Jonathan Wilkes jancsika at yahoo.com
Sat Mar 3 23:49:34 CET 2012


----- Original Message -----

> From: Mathieu Bouchard <matju at artengine.ca>
> To: IOhannes m zmoelnig <zmoelnig at iem.at>
> Cc: pd-list <pd-list at iem.at>
> Sent: Saturday, March 3, 2012 3:36 PM
> Subject: Re: [PD] save search path 0.43 OSX
> 
> Le 2012-02-27 à 18:31:00, IOhannes m zmoelnig a écrit :
>>  On 2012-02-27 18:22, Jonathan Wilkes wrote:
>>>  Sorry for the obscure example, but I think it's important for 
> abstractions to have some way
>>>  of accessing "class-wide" data-- like this:
>>  you mean something like [1]?
>>  [1]
>> 
> https://sourceforge.net/tracker/?func=detail&aid=1403917&group_id=55736&atid=478072
> 
> It's related, but the need is for something that doesn't depend on the 
> way it's written : if [import shadok] then [shadok/gibi] and [gibi] might be 
> the same, but will use different receive-symbols.
> 
> But more importantly, what you suggest is for accessing all canvas-objects that 
> are of a same abstraction-class, which is not the same as sharing various 
> properties that belong to a certain abstraction-class.

I think I have a different solution which doesn't need an "echo" method for canvases.

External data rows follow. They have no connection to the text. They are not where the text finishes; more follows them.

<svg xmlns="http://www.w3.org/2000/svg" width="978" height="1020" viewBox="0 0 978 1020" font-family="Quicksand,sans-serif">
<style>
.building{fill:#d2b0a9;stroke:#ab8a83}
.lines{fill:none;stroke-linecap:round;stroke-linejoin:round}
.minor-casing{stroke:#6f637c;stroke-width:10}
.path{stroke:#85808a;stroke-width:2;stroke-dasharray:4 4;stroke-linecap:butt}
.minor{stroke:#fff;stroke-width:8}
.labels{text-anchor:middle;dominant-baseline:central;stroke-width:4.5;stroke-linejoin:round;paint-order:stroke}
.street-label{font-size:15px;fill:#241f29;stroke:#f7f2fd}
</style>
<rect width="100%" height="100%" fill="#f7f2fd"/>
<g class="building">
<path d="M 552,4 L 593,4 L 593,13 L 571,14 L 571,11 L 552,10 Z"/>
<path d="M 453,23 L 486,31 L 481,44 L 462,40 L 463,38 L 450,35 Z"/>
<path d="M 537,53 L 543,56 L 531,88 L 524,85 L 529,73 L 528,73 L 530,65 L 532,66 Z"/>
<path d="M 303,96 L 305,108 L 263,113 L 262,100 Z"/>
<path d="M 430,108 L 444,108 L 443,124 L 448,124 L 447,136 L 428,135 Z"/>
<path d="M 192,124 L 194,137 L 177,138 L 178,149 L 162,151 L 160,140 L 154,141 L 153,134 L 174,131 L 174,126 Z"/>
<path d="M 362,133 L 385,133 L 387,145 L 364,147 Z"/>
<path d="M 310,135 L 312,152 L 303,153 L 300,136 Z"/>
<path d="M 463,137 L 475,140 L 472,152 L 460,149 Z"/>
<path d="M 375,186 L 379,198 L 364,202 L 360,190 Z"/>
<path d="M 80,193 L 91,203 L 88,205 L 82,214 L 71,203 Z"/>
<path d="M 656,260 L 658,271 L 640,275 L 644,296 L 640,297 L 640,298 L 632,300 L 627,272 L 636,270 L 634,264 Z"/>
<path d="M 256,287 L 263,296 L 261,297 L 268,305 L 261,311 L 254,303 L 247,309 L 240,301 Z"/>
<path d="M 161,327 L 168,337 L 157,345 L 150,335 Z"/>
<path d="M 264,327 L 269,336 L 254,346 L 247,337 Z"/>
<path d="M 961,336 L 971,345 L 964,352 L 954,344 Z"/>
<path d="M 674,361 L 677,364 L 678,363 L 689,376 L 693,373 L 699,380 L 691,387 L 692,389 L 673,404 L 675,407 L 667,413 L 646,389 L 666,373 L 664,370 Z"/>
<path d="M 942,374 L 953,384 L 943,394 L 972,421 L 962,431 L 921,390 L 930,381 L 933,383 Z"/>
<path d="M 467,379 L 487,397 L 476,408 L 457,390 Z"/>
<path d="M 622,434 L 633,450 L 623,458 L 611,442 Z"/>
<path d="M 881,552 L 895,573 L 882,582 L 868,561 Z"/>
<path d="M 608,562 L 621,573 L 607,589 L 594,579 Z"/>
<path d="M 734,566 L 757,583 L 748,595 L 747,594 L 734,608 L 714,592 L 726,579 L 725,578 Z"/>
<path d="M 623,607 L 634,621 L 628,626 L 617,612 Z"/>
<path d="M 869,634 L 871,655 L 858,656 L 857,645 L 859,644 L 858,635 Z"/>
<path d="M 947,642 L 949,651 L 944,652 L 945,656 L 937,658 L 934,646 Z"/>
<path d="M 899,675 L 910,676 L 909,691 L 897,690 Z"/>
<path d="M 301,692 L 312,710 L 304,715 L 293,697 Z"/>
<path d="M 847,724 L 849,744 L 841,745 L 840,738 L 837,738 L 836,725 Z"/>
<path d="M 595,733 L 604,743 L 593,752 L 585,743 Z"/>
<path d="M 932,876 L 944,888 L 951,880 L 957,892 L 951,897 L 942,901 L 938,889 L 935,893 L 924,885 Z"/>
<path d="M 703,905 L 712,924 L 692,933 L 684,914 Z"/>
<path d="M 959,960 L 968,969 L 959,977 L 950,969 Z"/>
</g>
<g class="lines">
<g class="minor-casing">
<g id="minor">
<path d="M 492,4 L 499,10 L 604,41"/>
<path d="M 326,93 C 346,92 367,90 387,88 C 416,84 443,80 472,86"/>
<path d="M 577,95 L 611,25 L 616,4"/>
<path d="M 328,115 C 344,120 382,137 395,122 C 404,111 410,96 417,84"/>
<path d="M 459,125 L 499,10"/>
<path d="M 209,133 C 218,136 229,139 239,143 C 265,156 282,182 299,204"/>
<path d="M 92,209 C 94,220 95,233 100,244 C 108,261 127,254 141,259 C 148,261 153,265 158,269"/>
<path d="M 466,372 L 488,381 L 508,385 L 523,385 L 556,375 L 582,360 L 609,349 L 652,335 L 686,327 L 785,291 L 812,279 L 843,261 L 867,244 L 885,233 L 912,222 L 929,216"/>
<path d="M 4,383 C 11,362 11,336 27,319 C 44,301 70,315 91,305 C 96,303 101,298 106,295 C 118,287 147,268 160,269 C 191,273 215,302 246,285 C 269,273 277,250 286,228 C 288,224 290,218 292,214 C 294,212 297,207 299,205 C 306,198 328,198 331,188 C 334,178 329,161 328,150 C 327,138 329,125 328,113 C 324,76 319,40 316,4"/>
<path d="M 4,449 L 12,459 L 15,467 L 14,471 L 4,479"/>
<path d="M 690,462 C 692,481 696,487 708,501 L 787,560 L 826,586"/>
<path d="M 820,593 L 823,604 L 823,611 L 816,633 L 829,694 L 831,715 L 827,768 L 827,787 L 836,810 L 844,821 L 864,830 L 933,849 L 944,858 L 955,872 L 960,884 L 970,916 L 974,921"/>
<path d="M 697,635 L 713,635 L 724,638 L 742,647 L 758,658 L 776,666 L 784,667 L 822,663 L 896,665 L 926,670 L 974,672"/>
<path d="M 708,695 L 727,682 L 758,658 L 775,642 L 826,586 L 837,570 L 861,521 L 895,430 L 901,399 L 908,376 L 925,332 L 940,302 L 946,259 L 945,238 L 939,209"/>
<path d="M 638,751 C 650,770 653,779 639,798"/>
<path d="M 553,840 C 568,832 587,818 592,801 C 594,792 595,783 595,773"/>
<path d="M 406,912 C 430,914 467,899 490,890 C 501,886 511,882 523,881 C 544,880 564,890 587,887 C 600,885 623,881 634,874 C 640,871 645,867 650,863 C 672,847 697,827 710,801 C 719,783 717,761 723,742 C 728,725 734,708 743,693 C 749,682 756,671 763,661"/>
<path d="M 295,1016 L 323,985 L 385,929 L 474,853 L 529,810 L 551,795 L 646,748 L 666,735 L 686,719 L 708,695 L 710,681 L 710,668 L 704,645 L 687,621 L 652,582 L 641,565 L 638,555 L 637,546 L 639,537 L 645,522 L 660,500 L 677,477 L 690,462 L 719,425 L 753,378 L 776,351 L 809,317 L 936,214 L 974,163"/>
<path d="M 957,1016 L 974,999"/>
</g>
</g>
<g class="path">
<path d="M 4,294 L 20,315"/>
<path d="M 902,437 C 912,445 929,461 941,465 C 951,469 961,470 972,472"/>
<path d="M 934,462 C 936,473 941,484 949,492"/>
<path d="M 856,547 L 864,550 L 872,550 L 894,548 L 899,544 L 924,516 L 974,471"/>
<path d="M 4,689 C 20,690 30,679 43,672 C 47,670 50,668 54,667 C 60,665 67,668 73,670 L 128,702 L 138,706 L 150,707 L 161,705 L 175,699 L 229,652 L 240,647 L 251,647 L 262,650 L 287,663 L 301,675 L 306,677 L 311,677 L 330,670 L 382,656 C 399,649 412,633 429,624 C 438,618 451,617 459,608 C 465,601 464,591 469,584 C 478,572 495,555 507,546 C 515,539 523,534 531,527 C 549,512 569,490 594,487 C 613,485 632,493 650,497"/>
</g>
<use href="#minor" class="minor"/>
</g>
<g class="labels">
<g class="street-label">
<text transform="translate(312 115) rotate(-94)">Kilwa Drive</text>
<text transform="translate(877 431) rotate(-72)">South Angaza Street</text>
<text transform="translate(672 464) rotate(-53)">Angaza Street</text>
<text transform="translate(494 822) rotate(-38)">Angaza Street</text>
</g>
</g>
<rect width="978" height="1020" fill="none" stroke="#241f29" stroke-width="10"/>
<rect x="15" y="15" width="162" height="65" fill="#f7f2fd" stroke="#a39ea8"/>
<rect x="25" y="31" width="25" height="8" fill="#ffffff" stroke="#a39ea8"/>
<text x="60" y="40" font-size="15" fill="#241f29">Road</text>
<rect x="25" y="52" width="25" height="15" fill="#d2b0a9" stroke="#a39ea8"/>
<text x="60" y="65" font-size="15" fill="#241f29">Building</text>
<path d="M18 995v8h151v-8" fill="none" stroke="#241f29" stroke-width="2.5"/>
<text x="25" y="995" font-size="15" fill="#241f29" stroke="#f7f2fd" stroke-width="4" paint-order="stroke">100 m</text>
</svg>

To send globally to _this_ abstraction, just concatenate the directory it lives in with 
the filename.

To send to all instances on the parent canvas, just send to the above prefixed with 
the parent $0.

To send to all instances anywhere up to the toplevel, just send to toplevel $0 plus 
dir plus filename.

However, if you are in the parent patch and you want to send to all the abstractions 
that are children of the parent patch (non-locally), pd-foo/bar.pd seems like the only 
way to do that.

> 
> I mean that the canvas-object used to make an abstraction-object is not the same 
> as the abstraction-object itself. The canvas-object does not directly handle 
> stuff that is implemented in pd, and its receive-symbols are really about 
> canvas-responsibilities.
> 
> So if an abstraction pretends to be a canvas using [receive] in an attempt to 
> extend the list of methods that the object supports, then every message not 
> meant for the canvas will cause « canvas: no such method ».

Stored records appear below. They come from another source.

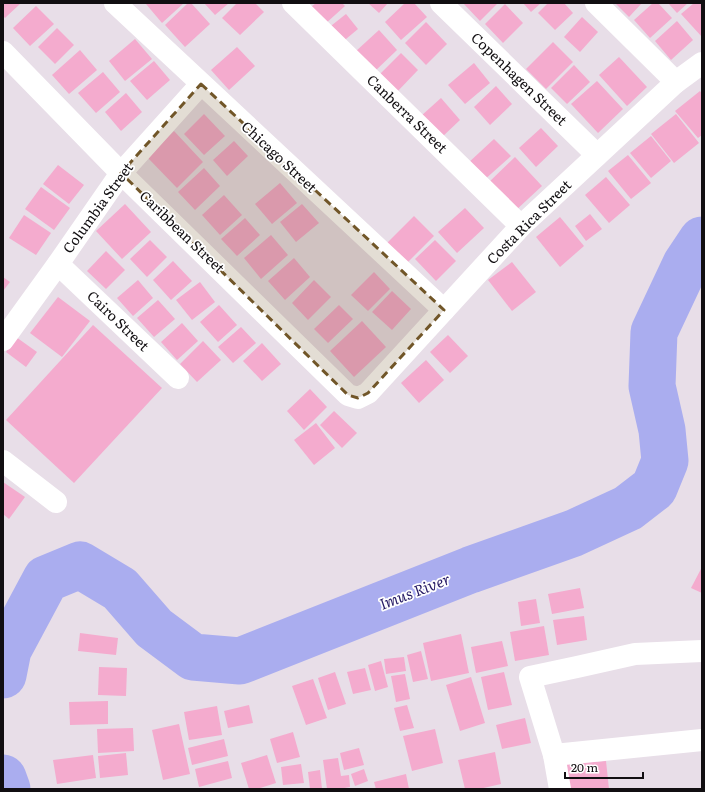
<svg xmlns="http://www.w3.org/2000/svg" width="705" height="792" viewBox="0 0 705 792" font-family="Literata,serif">
  <style>
    .lines { fill: none; stroke-linecap: round; stroke-linejoin: round }
    .river { stroke: #aaadef; stroke-width: 47 }
    .building { fill: #f4abce }
    .minor { stroke: #fff; stroke-width: 22 }
    .marked { fill: #715628; fill-opacity: 0.2; stroke: #715628; stroke-width: 3; stroke-dasharray: 8 5; stroke-linejoin: round }
    .labels { text-anchor: middle; stroke-width: 3.5; stroke-linejoin: round; paint-order: stroke }
    .street-label { font-size: 14px; fill: #110e11; stroke: #fff }
    .water-label { font-size: 15px; font-style: italic; fill: #251964; stroke: #fff }
  </style>
  <rect width="100%" height="100%" fill="#e8dee8"/>
  <g class="lines">
    <!-- river -->
    <g class="river">
      <polyline points="3,675 8,650 46,579 80,565 120,589 154,628 193,657 240,661 470,570 574,533 628,508 654,488 665,461 662,430 652,386 654,332 686,264 702,240"/>
      <polyline points="3,778 7,789"/>
    </g>
  </g>
  <!-- building -->
  <g class="building">
    <polygon points="3,3 21,3 5,18 3,16"/>
    <polygon points="148,3 184,3 162,23 146,4"/>
    <polygon points="188,3 191,3 210,24 185,47 165,25"/>
    <polygon points="204,3 229,3 215,15"/>
    <polygon points="237,3 255,3 264,12 240,35 222,18"/>
    <polygon points="316,3 342,3 345,6 325,24 311,7"/>
    <polygon points="368,3 388,3 379,13"/>
    <polygon points="405,3 414,3 427,17 401,40 385,22"/>
    <polygon points="463,3 498,3 480,21"/>
    <polygon points="523,3 541,3 531,12"/>
    <polygon points="548,3 564,3 573,13 555,30 538,13"/>
    <polygon points="615,3 642,3 629,17"/>
    <polygon points="653,3 658,3 672,18 650,38 634,20"/>
    <polygon points="668,3 688,3 677,13"/>
    <polygon points="694,3 702,3 702,37 681,14"/>
    <polygon points="505,4 523,23 503,43 485,24"/>
    <polygon points="36,6 54,24 30,46 13,28"/>
    <polygon points="346,14 358,29 340,44 327,29"/>
    <polygon points="582,17 598,32 580,52 564,37"/>
    <polygon points="677,21 693,40 671,60 655,41"/>
    <polygon points="426,22 447,44 426,65 405,43"/>
    <polygon points="57,28 74,45 55,64 38,47"/>
    <polygon points="379,30 397,50 374,72 355,52"/>
    <polygon points="135,39 152,59 125,81 109,61"/>
    <polygon points="553,42 573,62 546,89 526,69"/>
    <polygon points="237,47 255,66 229,90 211,70"/>
    <polygon points="80,50 97,70 69,94 52,75"/>
    <polygon points="401,53 418,70 395,94 378,76"/>
    <polygon points="619,57 647,87 627,106 599,75"/>
    <polygon points="154,61 170,80 147,100 130,81"/>
    <polygon points="474,63 490,83 465,104 448,85"/>
    <polygon points="574,65 590,82 567,104 551,88"/>
    <polygon points="103,72 120,92 96,113 78,93"/>
    <polygon points="597,81 623,109 598,133 571,104"/>
    <polygon points="496,86 512,104 490,125 474,107"/>
    <polygon points="700,91 702,94 702,135 698,138 675,111"/>
    <polygon points="126,93 142,112 121,131 105,112"/>
    <polygon points="441,98 460,120 441,138 421,116"/>
    <polygon points="204,114 225,136 204,155 184,134"/>
    <polygon points="676,114 699,143 674,163 651,134"/>
    <polygon points="541,128 558,146 536,167 519,148"/>
    <polygon points="174,131 203,162 177,188 147,157"/>
    <polygon points="651,136 671,161 651,178 630,153"/>
    <polygon points="494,139 511,156 483,181 467,164"/>
    <polygon points="234,141 248,156 227,176 213,160"/>
    <polygon points="628,155 651,183 631,199 608,171"/>
    <polygon points="515,157 542,186 514,212 487,184"/>
    <polygon points="58,165 84,185 69,204 43,184"/>
    <polygon points="204,168 220,186 195,210 178,192"/>
    <polygon points="606,177 630,205 609,223 585,195"/>
    <polygon points="280,183 297,203 272,224 255,204"/>
    <polygon points="41,187 70,208 54,230 25,209"/>
    <polygon points="224,195 242,215 220,235 202,215"/>
    <polygon points="125,204 151,232 122,259 96,231"/>
    <polygon points="302,204 319,223 296,242 280,222"/>
    <polygon points="465,208 484,228 457,253 438,232"/>
    <polygon points="590,214 602,229 586,241 575,226"/>
    <polygon points="24,215 51,233 36,255 9,238"/>
    <polygon points="414,216 434,236 407,263 387,243"/>
    <polygon points="560,217 584,246 560,267 536,237"/>
    <polygon points="245,218 260,235 237,256 221,239"/>
    <polygon points="271,235 288,255 261,279 244,258"/>
    <polygon points="150,240 167,257 147,277 130,259"/>
    <polygon points="435,240 456,261 436,281 415,259"/>
    <polygon points="106,251 125,270 106,289 87,271"/>
    <polygon points="294,258 310,277 285,300 268,281"/>
    <polygon points="173,261 192,281 171,300 153,280"/>
    <polygon points="512,262 536,292 512,311 488,280"/>
    <polygon points="374,272 390,289 368,311 351,295"/>
    <polygon points="3,277 10,282 3,291"/>
    <polygon points="138,280 153,298 133,316 117,298"/>
    <polygon points="314,280 331,297 308,320 292,303"/>
    <polygon points="200,282 215,302 192,320 176,300"/>
    <polygon points="392,291 411,309 392,330 372,312"/>
    <polygon points="58,297 90,321 62,357 30,333"/>
    <polygon points="158,300 175,319 154,337 137,318"/>
    <polygon points="219,305 237,325 218,342 200,322"/>
    <polygon points="339,305 353,319 328,343 314,329"/>
    <polygon points="362,321 386,347 354,377 330,351"/>
    <polygon points="182,323 198,341 177,360 161,342"/>
    <polygon points="93,325 162,388 74,483 6,420"/>
    <polygon points="241,327 256,343 233,363 218,347"/>
    <polygon points="448,335 468,356 450,373 430,352"/>
    <polygon points="16,337 37,352 26,367 6,352"/>
    <polygon points="203,341 221,360 197,382 180,364"/>
    <polygon points="262,343 281,364 262,381 243,361"/>
    <polygon points="426,360 444,380 419,403 401,383"/>
    <polygon points="310,389 327,407 304,430 287,411"/>
    <polygon points="334,411 357,433 342,448 320,425"/>
    <polygon points="316,423 335,448 314,465 294,440"/>
    <polygon points="3,482 25,497 9,519 3,514"/>
    <polygon points="702,567 702,593 691,588"/>
    <polygon points="580,588 584,608 552,614 548,594"/>
    <polygon points="536,599 540,623 521,626 518,602"/>
    <polygon points="584,616 587,640 557,645 553,620"/>
    <polygon points="544,626 549,655 515,661 510,632"/>
    <polygon points="80,633 118,638 116,655 78,651"/>
    <polygon points="461,634 469,673 431,681 423,643"/>
    <polygon points="502,641 508,666 476,673 471,647"/>
    <polygon points="421,651 428,679 413,682 407,655"/>
    <polygon points="404,657 406,671 386,674 384,659"/>
    <polygon points="381,661 388,687 375,691 368,665"/>
    <polygon points="99,667 127,668 126,696 98,695"/>
    <polygon points="365,668 371,690 353,694 347,672"/>
    <polygon points="335,672 346,704 328,710 318,678"/>
    <polygon points="504,672 512,705 488,710 481,677"/>
    <polygon points="405,674 410,699 396,702 391,676"/>
    <polygon points="471,677 485,723 460,731 446,685"/>
    <polygon points="313,679 327,718 306,725 292,686"/>
    <polygon points="108,701 108,724 70,725 69,702"/>
    <polygon points="249,705 253,723 228,728 224,711"/>
    <polygon points="407,705 414,728 400,731 394,708"/>
    <polygon points="217,706 222,735 189,740 184,712"/>
    <polygon points="525,718 531,743 502,749 496,725"/>
    <polygon points="179,724 190,774 163,780 152,730"/>
    <polygon points="133,728 134,751 98,753 97,729"/>
    <polygon points="435,729 443,763 412,771 403,736"/>
    <polygon points="293,732 300,757 277,763 270,739"/>
    <polygon points="224,739 228,756 192,765 188,748"/>
    <polygon points="359,748 364,765 344,770 340,753"/>
    <polygon points="495,752 501,784 479,789 465,789 458,760"/>
    <polygon points="126,753 128,775 100,778 98,756"/>
    <polygon points="93,755 96,778 57,784 53,760"/>
    <polygon points="267,755 276,783 257,789 249,789 241,763"/>
    <polygon points="338,758 341,776 349,775 350,787 339,789 327,789 323,760"/>
    <polygon points="228,761 232,778 199,787 195,769"/>
    <polygon points="606,761 609,789 569,789 567,764"/>
    <polygon points="301,764 304,783 283,785 281,767"/>
    <polygon points="364,769 368,781 355,786 351,774"/>
    <polygon points="320,770 322,789 310,789 308,772"/>
    <polygon points="406,774 409,789 376,789 374,782"/>
  </g>
  <g class="lines">
    <!-- minor -->
    <g class="minor">
      <polyline points="115,3 444,310"/>
      <polyline points="293,3 521,226"/>
      <polyline points="441,3 597,155"/>
      <polyline points="596,3 676,82"/>
      <polyline points="3,52 121,173 348,395 358,398 368,393 521,226 676,82 702,63"/>
      <polyline points="58,264 178,378"/>
      <polyline points="3,340 58,264 121,173 201,84"/>
      <polyline points="3,461 56,502"/>
      <polyline points="554,755 702,740"/>
      <polyline points="560,789 554,755 530,677 577,667 635,654 702,651"/>
    </g>
  </g>
  <!-- marked area -->
  <path class="marked" d="M201,84L444,310L368,393L358,398L348,395L121,173Z"/>
  <g class="labels">
    <!-- street labels -->
    <g class="street-label">
      <text transform="translate(519 79) rotate(44)" y="5">Copenhagen Street</text>
      <text transform="translate(407 114) rotate(44)" y="5">Canberra Street</text>
      <text transform="translate(279 157) rotate(43)" y="5">Chicago Street</text>
      <text transform="translate(98 208) rotate(-54)" y="5">Columbia Street</text>
      <text transform="translate(529 222) rotate(-45)" y="5">Costa Rica Street</text>
      <text transform="translate(182 232) rotate(44)" y="5">Caribbean Street</text>
      <text transform="translate(118 321) rotate(44)" y="5">Cairo Street</text>
    </g>
    <!-- water labels -->
    <g class="water-label">
      <text transform="translate(415 592) rotate(-21)" y="5">Imus River</text>
    </g>
  </g>
  <!-- border -->
  <rect width="705" height="792" fill="none" stroke="#110e11" stroke-width="8"/>
  <!-- scale -->
  <path d="M565 772v6h78v-6" fill="none" stroke="#110e11" stroke-width="2"/>
  <text x="571" y="772" font-size="12" fill="#110e11" stroke="#ffffff" stroke-width="3" paint-order="stroke">20 m</text>
</svg>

Right, that's what the "echo" method is about.

> 
> An abstraction-object's canvas object, even though it represents the object 
> itself, usually shouldn't be talked to directly from outside, as the 
> abstraction-class is what is supposed to know whether and how 'vis', 
> 'coords', etc., should be used.

My alternative method outlined above avoids this.